Here's a familiar dataset for db1
library(dplyr)
db1 = as_tibble(mtcars, rownames = "model")
From your previous post, I'm guessing that you might have something analogous to a tibble
of 'brands' and a corresponding regular expression to extract brands
that have models associated with them.
db2 <-
db1 |>
mutate(
brand = sub(" .*", "", model),
brand_re = paste0("^(?i)", brand, "( .*)$")
) |>
select(brand, brand_re) |>
distinct()
and you'd like to do the equivalent of
fuzzyjoin::regex_right_join(db1, db2, by = c(model = "brand_re")) |>
## just a few columns to illustrate
select(brand, model, mpg, cyl, disp, drat, wt)

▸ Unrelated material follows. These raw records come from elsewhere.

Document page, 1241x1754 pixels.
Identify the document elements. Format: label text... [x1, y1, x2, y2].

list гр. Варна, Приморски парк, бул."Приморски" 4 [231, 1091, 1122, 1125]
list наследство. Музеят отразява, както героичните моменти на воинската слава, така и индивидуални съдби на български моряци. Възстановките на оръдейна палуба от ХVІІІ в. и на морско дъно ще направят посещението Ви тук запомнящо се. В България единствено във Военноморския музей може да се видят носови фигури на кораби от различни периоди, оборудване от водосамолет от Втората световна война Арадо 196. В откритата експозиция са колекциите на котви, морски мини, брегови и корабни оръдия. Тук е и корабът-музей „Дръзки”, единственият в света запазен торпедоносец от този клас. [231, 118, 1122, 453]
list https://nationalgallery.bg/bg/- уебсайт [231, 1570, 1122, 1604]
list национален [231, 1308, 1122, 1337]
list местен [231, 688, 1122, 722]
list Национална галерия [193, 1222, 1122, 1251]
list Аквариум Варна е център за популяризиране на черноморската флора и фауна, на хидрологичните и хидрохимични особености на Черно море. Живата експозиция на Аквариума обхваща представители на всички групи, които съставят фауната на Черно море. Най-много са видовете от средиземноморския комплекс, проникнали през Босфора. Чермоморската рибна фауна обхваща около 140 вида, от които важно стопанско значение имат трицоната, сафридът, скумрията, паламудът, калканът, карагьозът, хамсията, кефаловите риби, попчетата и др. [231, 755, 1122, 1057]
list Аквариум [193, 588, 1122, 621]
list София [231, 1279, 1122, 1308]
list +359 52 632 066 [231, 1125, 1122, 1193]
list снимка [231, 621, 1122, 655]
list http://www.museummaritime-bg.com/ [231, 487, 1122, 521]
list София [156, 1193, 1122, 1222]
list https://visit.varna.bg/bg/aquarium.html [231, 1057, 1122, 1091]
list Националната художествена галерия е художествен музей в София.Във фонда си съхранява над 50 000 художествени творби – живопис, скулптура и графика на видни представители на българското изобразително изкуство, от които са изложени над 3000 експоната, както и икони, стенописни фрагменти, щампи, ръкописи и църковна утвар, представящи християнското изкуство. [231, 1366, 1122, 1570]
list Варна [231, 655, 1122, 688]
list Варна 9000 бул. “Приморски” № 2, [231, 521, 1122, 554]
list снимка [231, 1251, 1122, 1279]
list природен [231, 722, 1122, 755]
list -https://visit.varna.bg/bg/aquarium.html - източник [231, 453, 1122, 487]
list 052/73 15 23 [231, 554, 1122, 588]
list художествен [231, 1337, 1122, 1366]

The problem with using fuzzyjoin for your case is that it tries to be
efficient by making two parallel vectors that capture all combinations
of unique regular expressions and unique values to pass to the
stringi::stri_detect()
function, but of course with 45k regular
expressions and 6 million values, those are very long vectors!
The challenge with your approach to parallelization is that too much data
is used in the lapply()
, and the operations (repeatedly subsetting a
very large data.frame and binding columns) are not efficient.

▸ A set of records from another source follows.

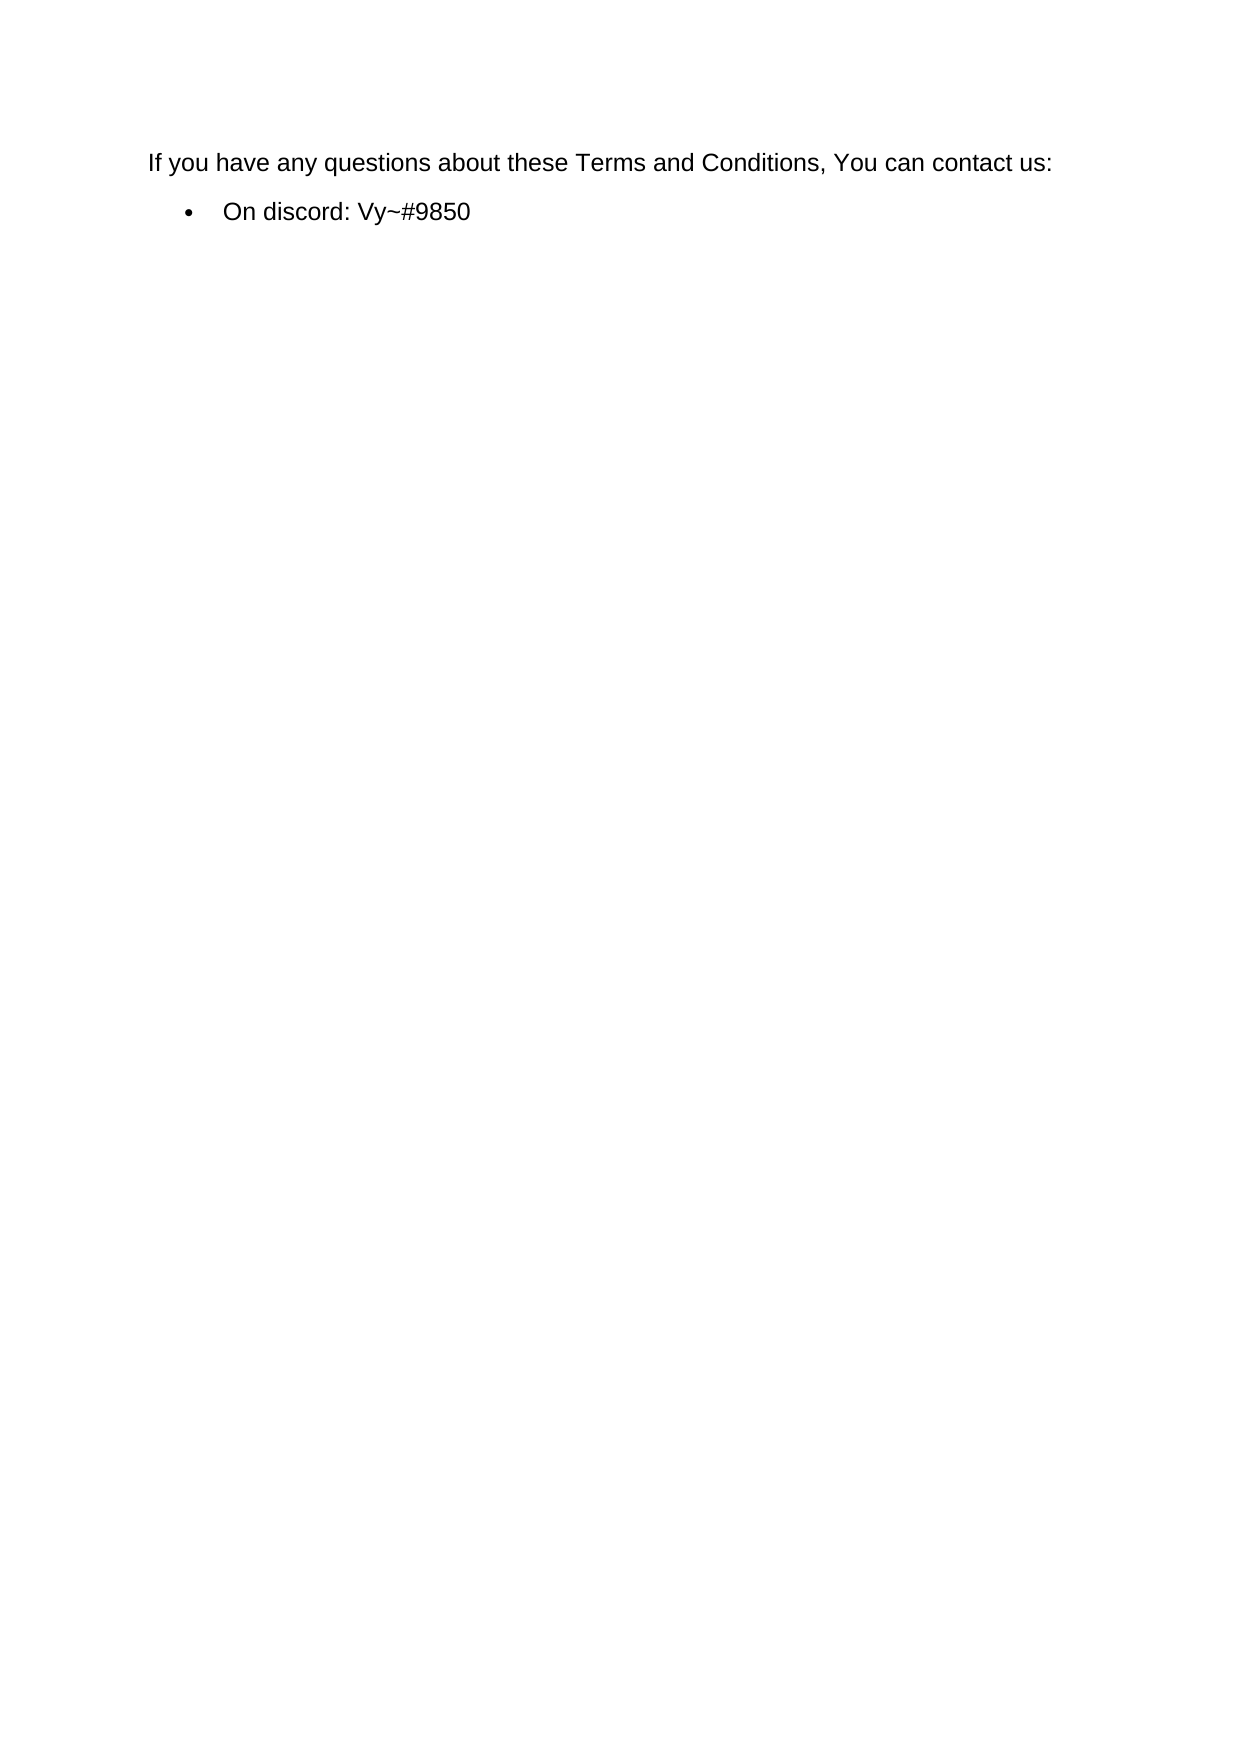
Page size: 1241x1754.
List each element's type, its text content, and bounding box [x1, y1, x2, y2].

list On discord: Vy~#9850 [185, 197, 1093, 226]
text If you have any questions about these Terms and Conditions, You can contact us: [148, 148, 1093, 176]
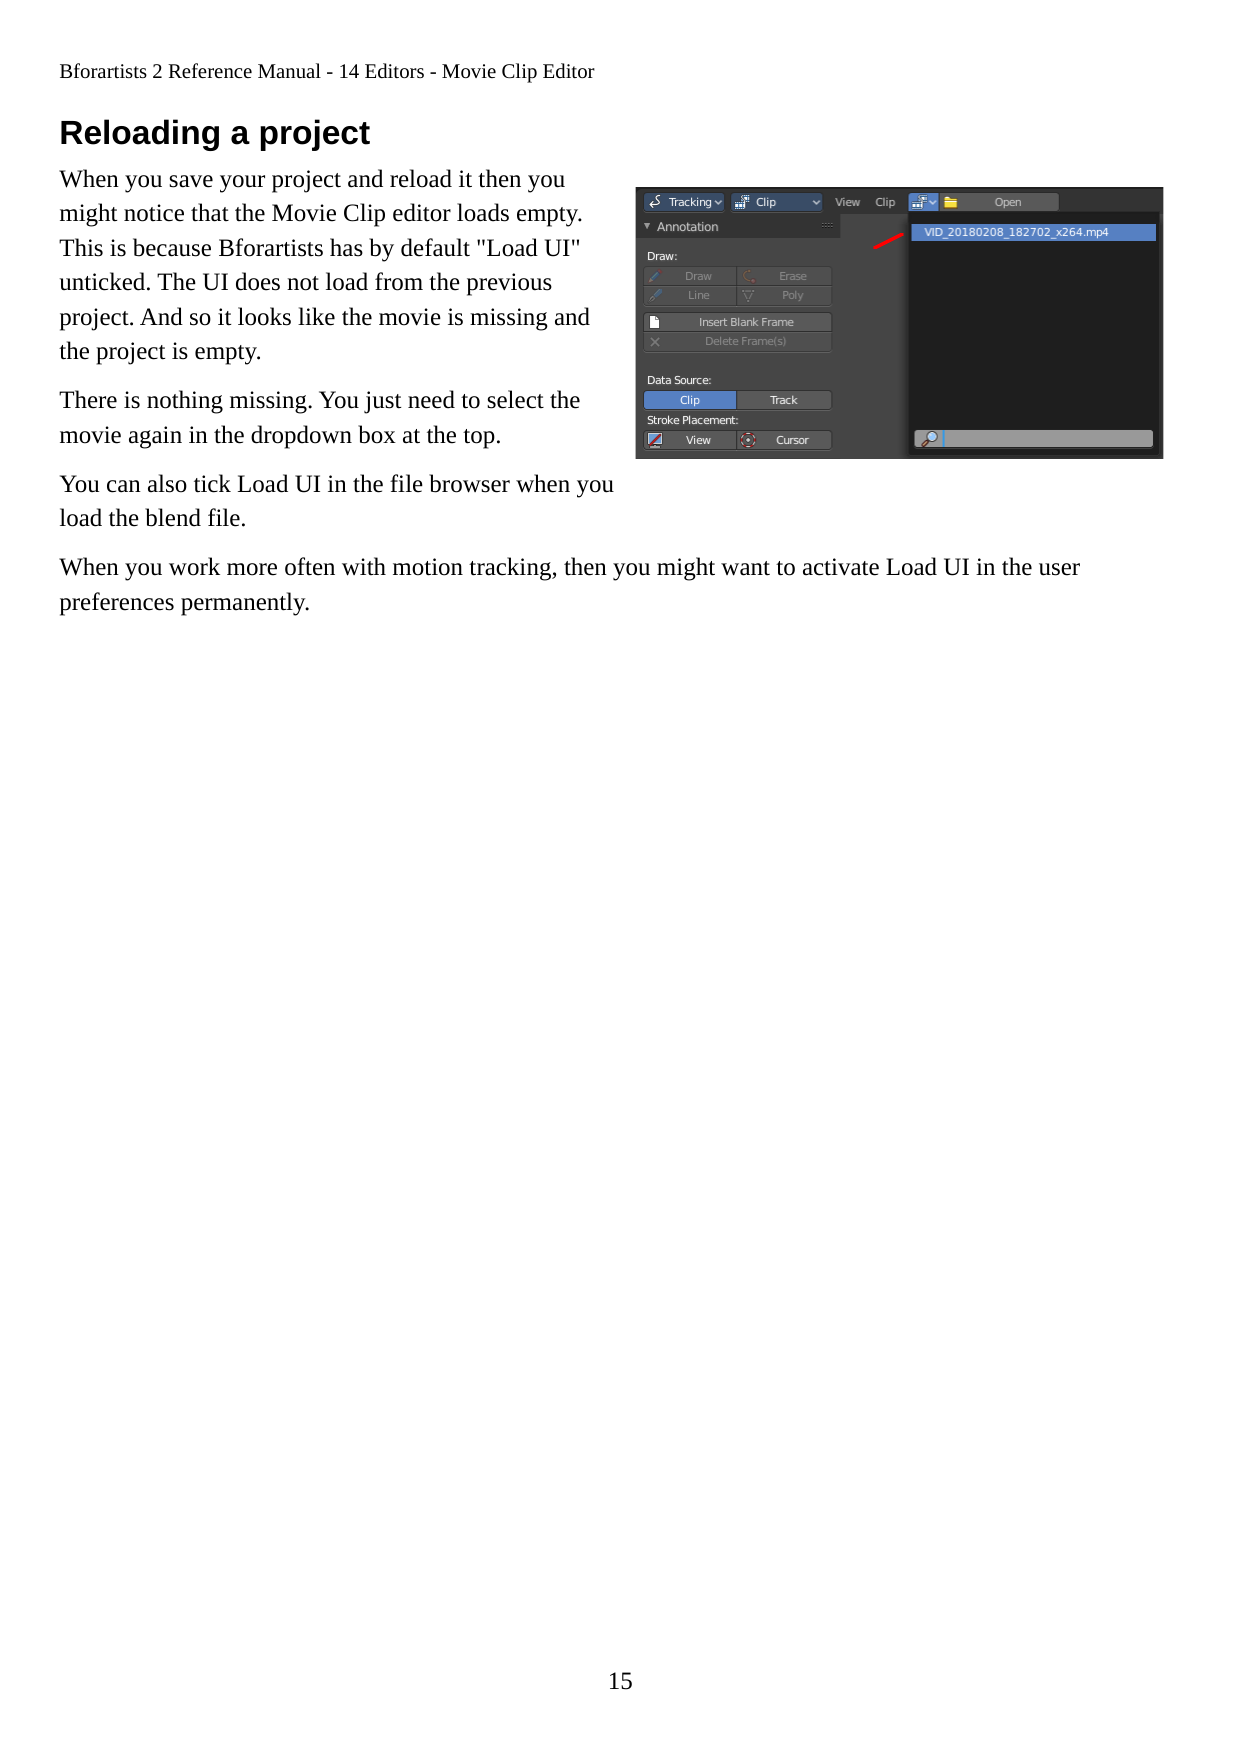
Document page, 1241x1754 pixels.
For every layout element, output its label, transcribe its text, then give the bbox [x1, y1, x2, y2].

Instead, write a function that performs the necessary computation with
only the necessary data. Here we iterate over the patterns of
interest, and return a list of integer vectors indexing the str
(model
in our case) matching the corresponding regular expression.
fuzzy_match <- function(str, patterns) {
lapply(patterns, function(pattern, str) {
which(stringi::stri_detect_regex(str, pattern))
}, str)
}
joins <- fuzzy_match(db1$model, db2$brand_re)
str(head(joins))
For instance, the first element of joins
says that the first regular
expression of db2$brand_re
matches elements 1 and 2 of db1$model
.
We can then construct the joint table by constructing relevant indexes
and binding rows
db1_idx <- unlist(joins)
db2_idx <- rep(seq_along(joins), lengths(joins))

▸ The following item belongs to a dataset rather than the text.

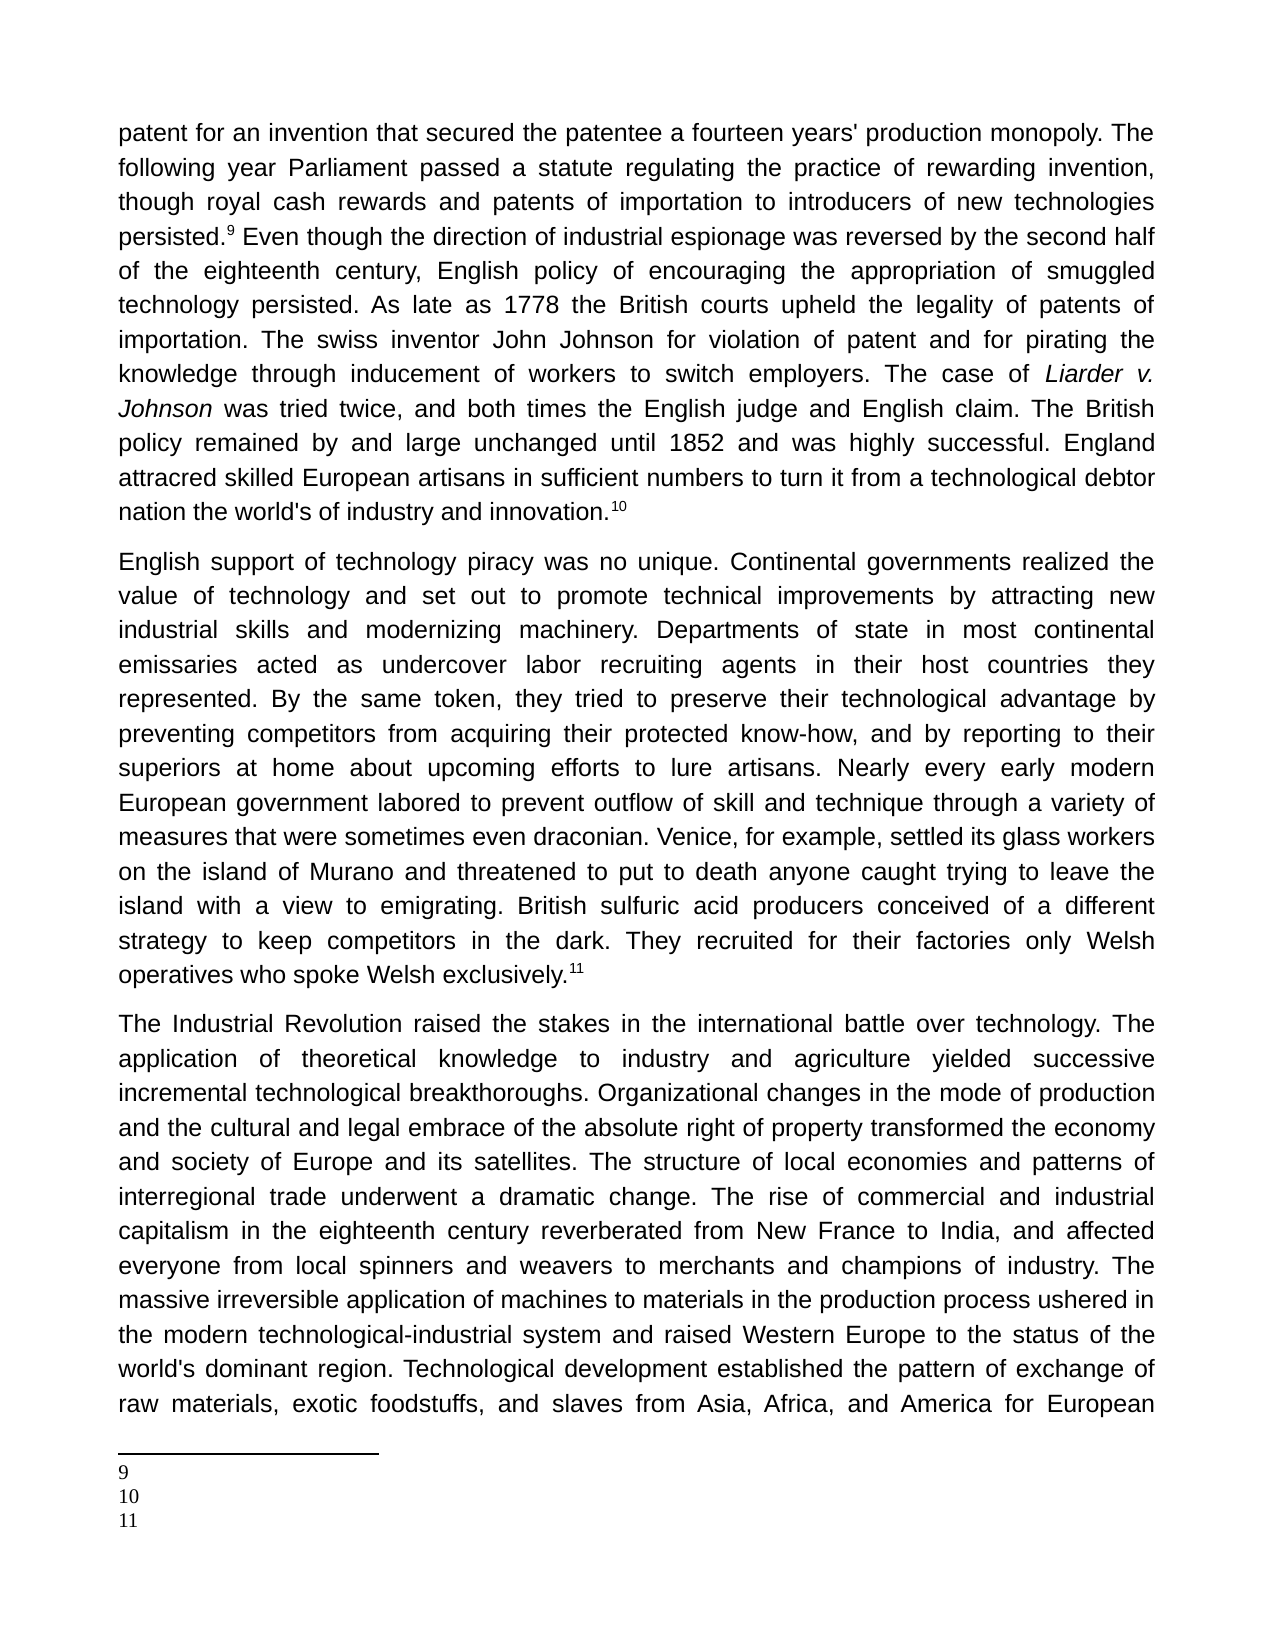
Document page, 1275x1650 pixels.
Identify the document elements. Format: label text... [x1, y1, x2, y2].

text English support of technology piracy was no unique. Continental governments realized the value of technology and set out to promote technical improvements by attracting new industrial skills and modernizing machinery. Departments of state in most continental emissaries acted as undercover labor recruiting agents in their host countries they represented. By the same token, they tried to preserve their technological advantage by preventing competitors from acquiring their protected know-how, and by reporting to their superiors at home about upcoming efforts to lure artisans. Nearly every early modern European government labored to prevent outflow of skill and technique through a variety of measures that were sometimes even draconian. Venice, for example, settled its glass workers on the island of Murano and threatened to put to death anyone caught trying to leave the island with a view to emigrating. British sulfuric acid producers conceived of a different strategy to keep competitors in the dark. They recruited for their factories only Welsh operatives who spoke Welsh exclusively. [118, 546, 1157, 989]
text The Industrial Revolution raised the stakes in the international battle over technology. The application of theoretical knowledge to industry and agriculture yielded successive incremental technological breakthoroughs. Organizational changes in the mode of production and the cultural and legal embrace of the absolute right of property transformed the economy and society of Europe and its satellites. The structure of local economies and patterns of interregional trade underwent a dramatic change. The rise of commercial and industrial capitalism in the eighteenth century reverberated from New France to India, and affected everyone from local spinners and weavers to merchants and champions of industry. The massive irreversible application of machines to materials in the production process ushered in the modern technological-industrial system and raised Western Europe to the status of the world's dominant region. Technological development established the pattern of exchange of raw materials, exotic foodstuffs, and slaves from Asia, Africa, and America for European [118, 1009, 1157, 1417]
text patent for an invention that secured the patentee a fourteen years' production monopoly. The following year Parliament passed a statute regulating the practice of rewarding invention, though royal cash rewards and patents of importation to introducers of new technologies persisted. Even though the direction of industrial espionage was reversed by the second half of the eighteenth century, English policy of encouraging the appropriation of smuggled technology persisted. As late as 1778 the British courts upheld the legality of patents of importation. The swiss inventor John Johnson for violation of patent and for pirating the knowledge through inducement of workers to switch employers. The case of Liarder v. Johnson was tried twice, and both times the English judge and English claim. The British policy remained by and large unchanged until 1852 and was highly successful. England attracred skilled European artisans in sufficient numbers to turn it from a technological debtor nation the world's of industry and innovation. [118, 118, 1157, 526]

## FIXME: not quite a join, since regular expressions in db2 with no
## matches in db1 are not present
cbind(db2[db2_idx,], db1[db1_idx,]) |>
as_tibble() |>
select(brand, model, mpg, cyl, disp, drat, wt)
When str
is of length 5 million, this seems to take about 1 second
per regular expression, so 45k regular expressions is still a long time. The first step is to
ask whether there are improvements to the naive implementation of
fuzzy_match()
that would speed it up. For instance if the str
contains duplicates, it might be beneficial to only do the match on
unique values.
fuzzy_match_with_duplicates <- function(str, patterns) {
## only iterate on unique values; useful if many duplicates
ustr <- unique(str)
uresult <- lapply(patterns, function(pattern, str) {
which(stringi::stri_detect_regex(str, pattern))
}, ustr)
## unpack ustr
lapply(uresult, function(i) which(str %in% ustr[i]))
}
It might also pay to study the regular expressions and eliminate
redundancies, for instance in the present case we could obtain relevant
results (expect for models without brands) with single pass
db1 |>
mutate(brand = sub(" .*", "", model))
In the example of your previous post it seems like one could make progress by replacing specific patterns with SMITH
etc. with [[:alpha:]]+
or similar.
If the function is still slow, the goal is now to parallelize a simple
lapply()
with modest data. On Linux or macOS the easiest solution is
to use parallel::mclapply()
## save some cores for other things...
options(mc.cores = parallel::detectCores() - 2L)
fuzzy_match_parallel_mclapply <- function(str, patterns) {
mcapply(patterns, function(pattern, str) {
which(stringi::stri_detect_regex(str, pattern))
}, str)
}
On Windows the easiest approach is to use parallel::parLapply()
with
a socket-based back end
fuzzy_match_parallel_sockets <- function(str, patterns) {
parLapply(cl, patterns, function(pattern, str) {
which(stringi::stri_detect_regex(str, pattern))
}, str)
}
cl <- makePSOCKcluster(detectCores() - 2L)
joins <- fuzzy_match_parallel_sockets(db1$model, db2$brand_re)
stopCluster(cl)
Subsequent processing steps are unchanged.